Indiana’s only life sciences seed-stage fund has invested $250,000 in FlowCo, a local company that’s developing a device that helps size and deliver stents more accurately. The company will use the money to create a human-use prototype for clinical trials scheduled to take place by next summer.
The device, developed by a biomedical engineer from Indianapolis, IN, is called LumenRECON. It’s a catheter-based device that uses electricity to size the cross-section of a blood vessel. Four very small electrical wires are mounted on the exterior of any standard catheter and inserted into the blood vessel. Electrical currents are sent to the electrodes which give the cardiologist a digital output of the measurement for the blood vessel’s cross-sectional area digitally in real-time.
More than 1.5 million Americans undergo coronary stent procedures each year. But currently, the routine catheter used to deploy the stent does not have a precise method for determining exact placement or a definitive measurement of the circumference of the artery for stent sizing. Error in placement or sizing can lead to poor outcomes, including higher rates of restenosis and increased risk of thrombosis.
“This device provides doctors with a lumen map — an immediate, digital reading — to help them be more precise in the placement and sizing of stents,” said Dr. Ghassan Kassab, the inventor of LumenRECON and founder and president of FlowCo. “This should result in shorter, and safer procedures.”
The LumenRECON device can also be used to determine the exact size to which a balloon should be inflated during stent insertion into the blood vessel: The LumenRECON, a balloon, and a collapsed stent are advanced toward the site and the balloon is then inflated to the correct size by using the digital measurement from the previous LumenRECON electrode readings.
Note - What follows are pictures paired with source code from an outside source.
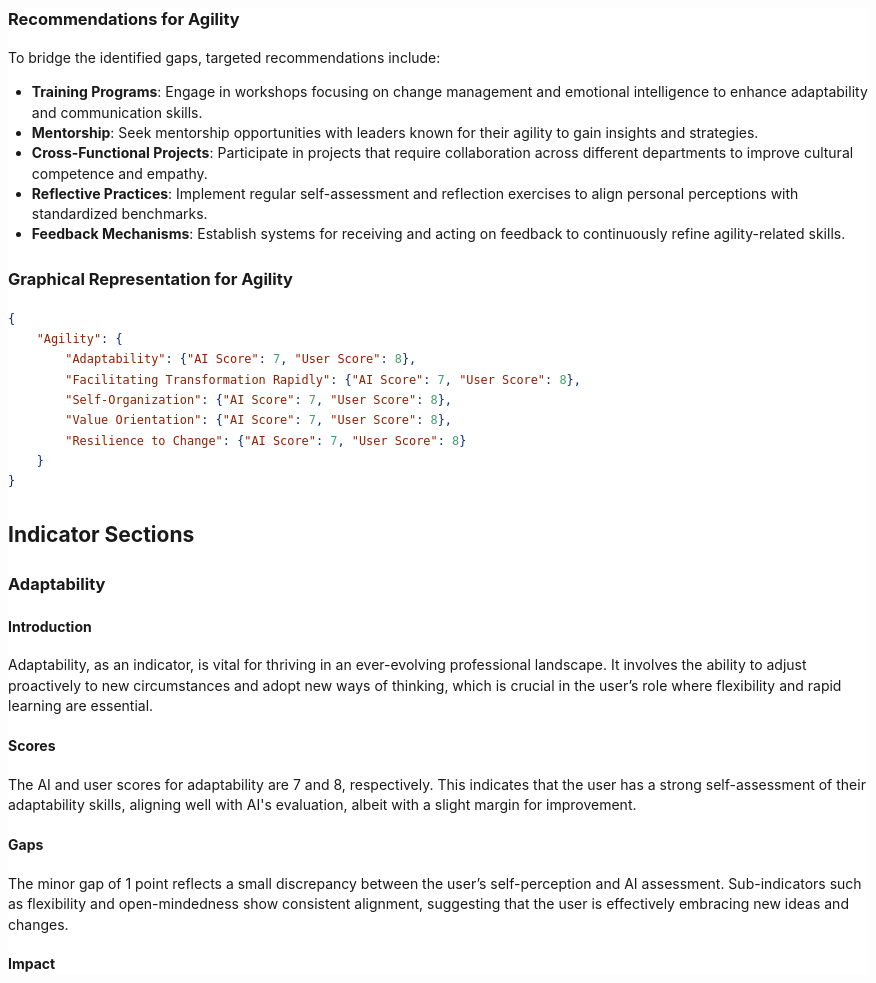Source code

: ### Recommendations for Agility

To bridge the identified gaps, targeted recommendations include:

- **Training Programs**: Engage in workshops focusing on change management and emotional intelligence to enhance adaptability and communication skills.
- **Mentorship**: Seek mentorship opportunities with leaders known for their agility to gain insights and strategies.
- **Cross-Functional Projects**: Participate in projects that require collaboration across different departments to improve cultural competence and empathy.
- **Reflective Practices**: Implement regular self-assessment and reflection exercises to align personal perceptions with standardized benchmarks.
- **Feedback Mechanisms**: Establish systems for receiving and acting on feedback to continuously refine agility-related skills.

### Graphical Representation for Agility

```json
{
    "Agility": {
        "Adaptability": {"AI Score": 7, "User Score": 8},
        "Facilitating Transformation Rapidly": {"AI Score": 7, "User Score": 8},
        "Self-Organization": {"AI Score": 7, "User Score": 8},
        "Value Orientation": {"AI Score": 7, "User Score": 8},
        "Resilience to Change": {"AI Score": 7, "User Score": 8}
    }
}
```

## Indicator Sections

### Adaptability

#### Introduction

Adaptability, as an indicator, is vital for thriving in an ever-evolving professional landscape. It involves the ability to adjust proactively to new circumstances and adopt new ways of thinking, which is crucial in the user’s role where flexibility and rapid learning are essential.

#### Scores

The AI and user scores for adaptability are 7 and 8, respectively. This indicates that the user has a strong self-assessment of their adaptability skills, aligning well with AI's evaluation, albeit with a slight margin for improvement.

#### Gaps

The minor gap of 1 point reflects a small discrepancy between the user’s self-perception and AI assessment. Sub-indicators such as flexibility and open-mindedness show consistent alignment, suggesting that the user is effectively embracing new ideas and changes.

#### Impact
The stent stays in place, the balloon is deflated and the catheter is removed.
The $250,000 investment came from BioCrossroads’ $6 million Indiana Seed Fund I. BioCrossroads is a public-private initiative formed to grow Indiana’s life sciences sector. The Seed Fund, launched in June 2005, provides working capital in the range of $50,000-$500,000 to promising Indiana life sciences companies at the preliminary stages of operation.